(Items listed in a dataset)
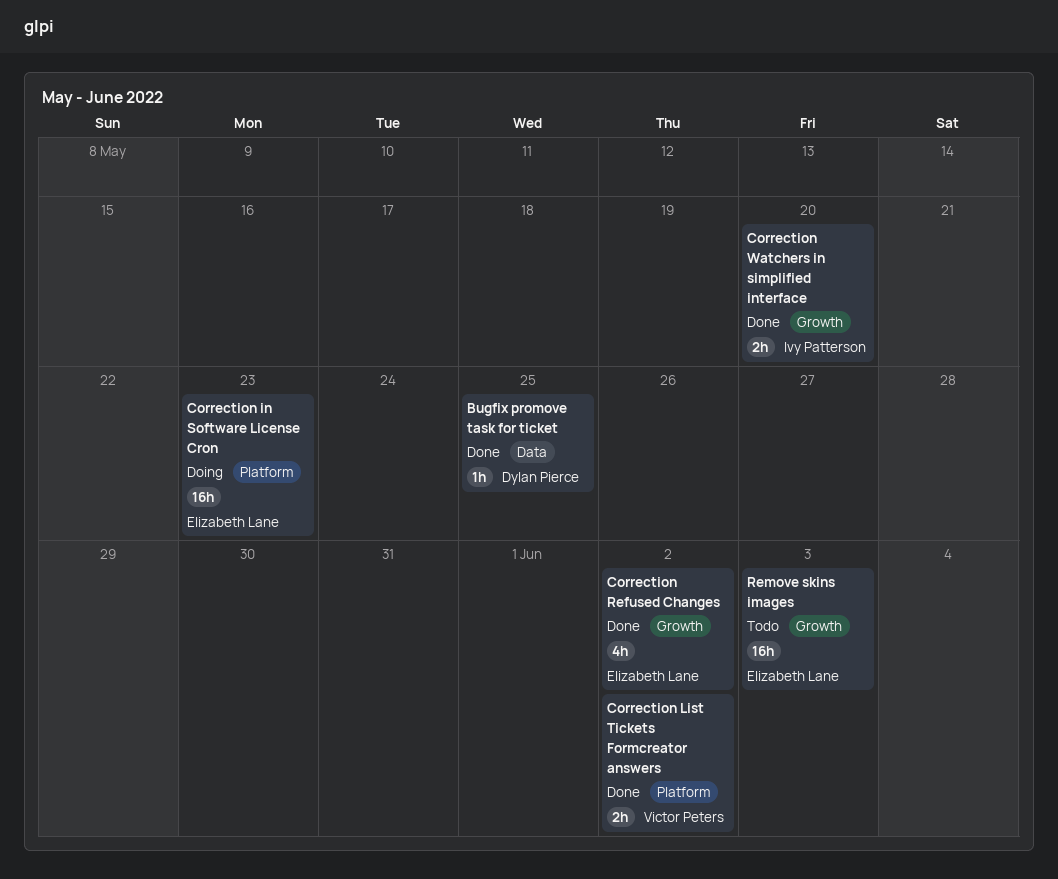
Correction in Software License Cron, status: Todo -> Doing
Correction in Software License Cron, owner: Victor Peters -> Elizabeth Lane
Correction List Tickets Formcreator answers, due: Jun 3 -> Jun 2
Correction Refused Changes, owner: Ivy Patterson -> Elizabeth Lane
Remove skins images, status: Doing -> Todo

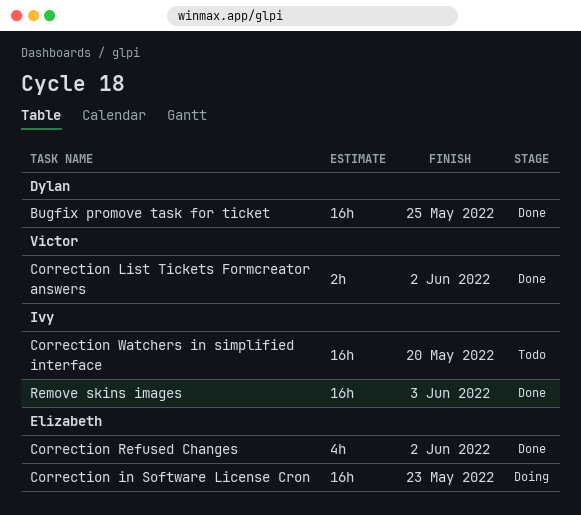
Bugfix promove task for ticket, estimate: 1h -> 16h
Correction Watchers in simplified interface, status: Done -> Todo
Correction Watchers in simplified interface, estimate: 2h -> 16h
Remove skins images, status: Todo -> Done
Remove skins images, owner: Elizabeth Lane -> Ivy Patterson

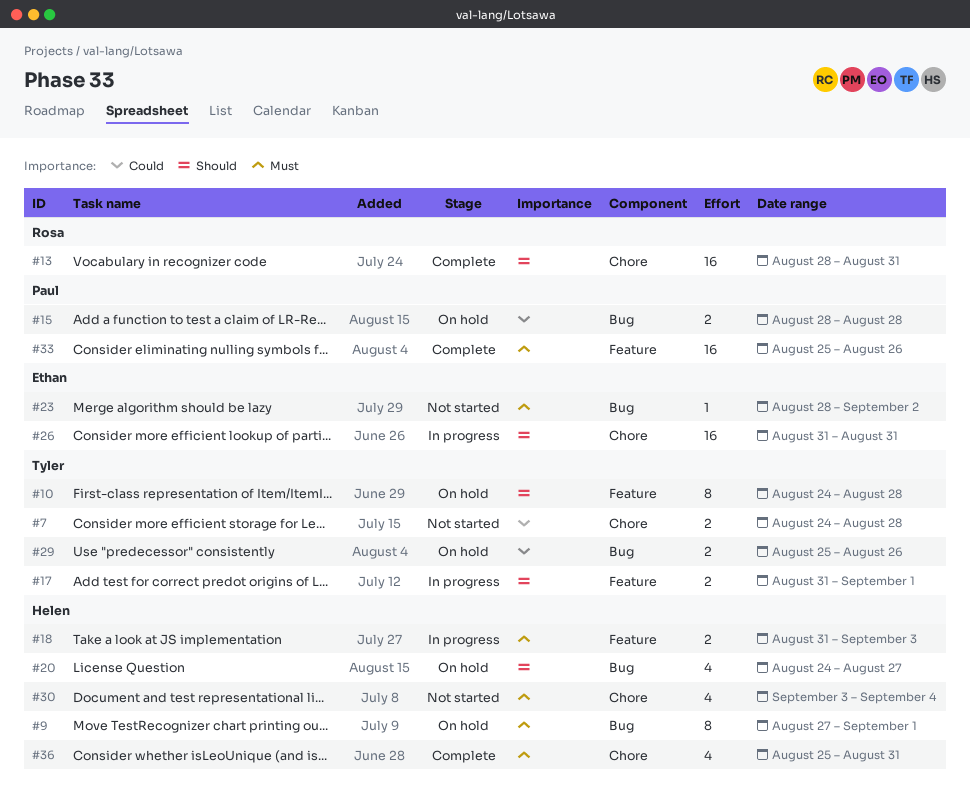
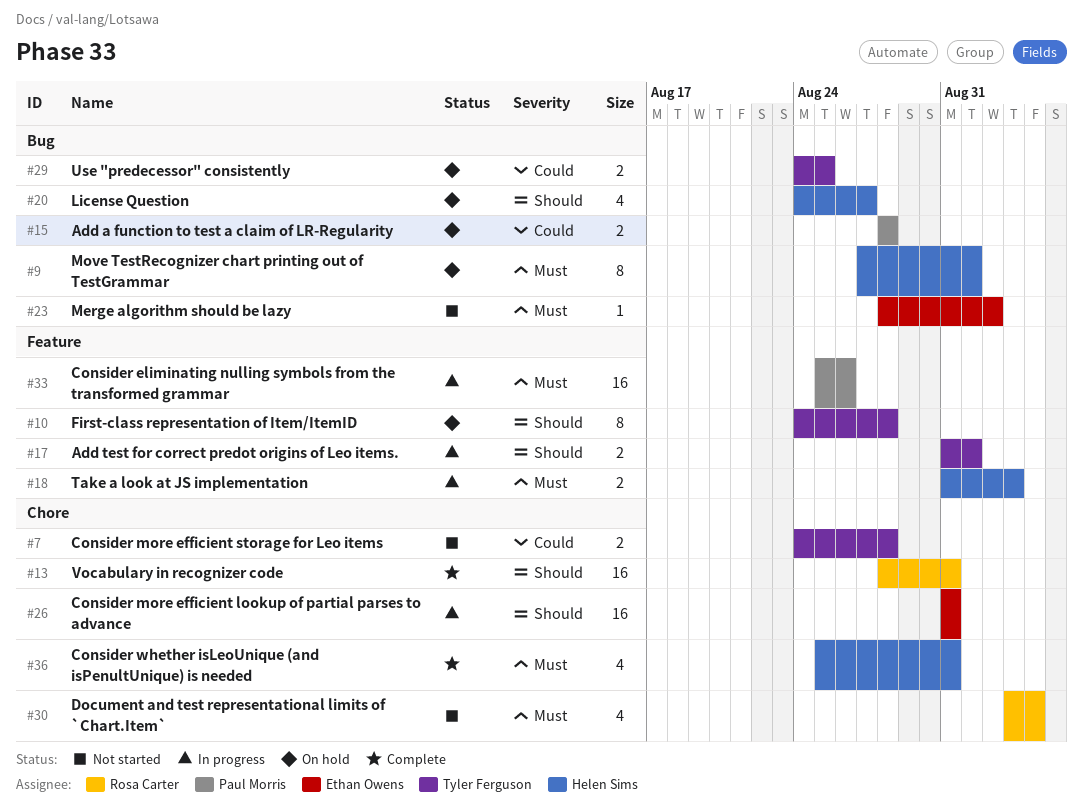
#29, start: Aug 25 -> Aug 24
#29, due: Aug 26 -> Aug 25
#30, owner: Helen Sims -> Rosa Carter
#33, status: Complete -> In progress

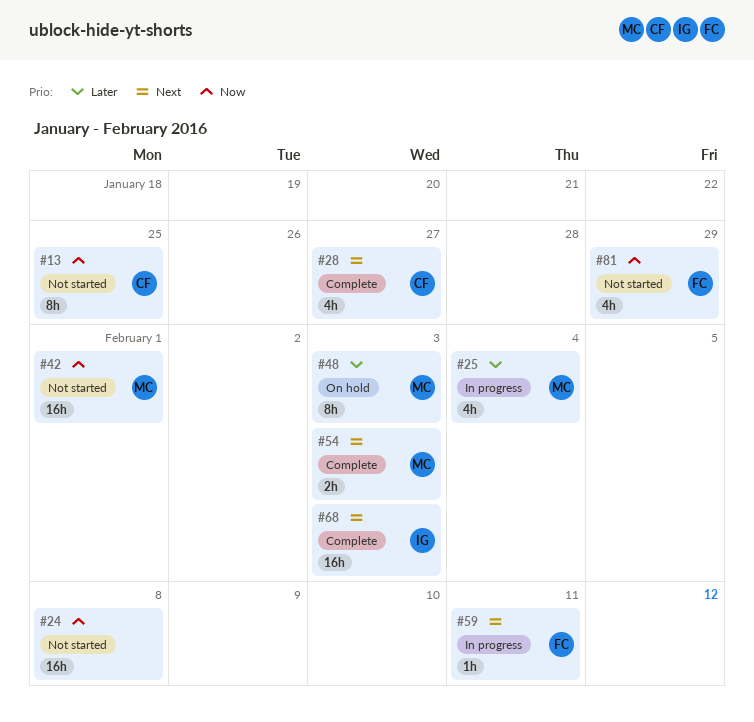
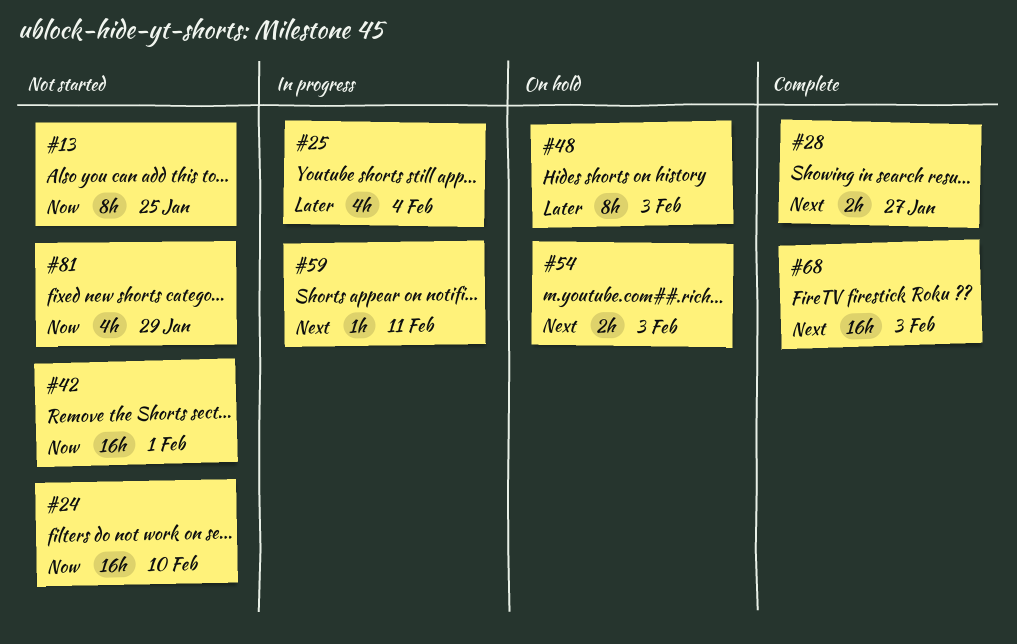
#24, due: Feb 8 -> Feb 10
#28, estimate: 4h -> 2h
#54, status: Complete -> On hold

» Exercise instructions: Each line from the first line of the entries through the line containing "Remove skins images, owner: Elizabeth" should be duplicated word for word, and nothing more; the pictures stay out.

» Solution for this problem:
Correction in Software License Cron, status: Todo -> Doing
Correction in Software License Cron, owner: Victor Peters -> Elizabeth Lane
Correction List Tickets Formcreator answers, due: Jun 3 -> Jun 2
Correction Refused Changes, owner: Ivy Patterson -> Elizabeth Lane
Remove skins images, status: Doing -> Todo

Bugfix promove task for ticket, estimate: 1h -> 16h
Correction Watchers in simplified interface, status: Done -> Todo
Correction Watchers in simplified interface, estimate: 2h -> 16h
Remove skins images, status: Todo -> Done
Remove skins images, owner: Elizabeth Lane -> Ivy Patterson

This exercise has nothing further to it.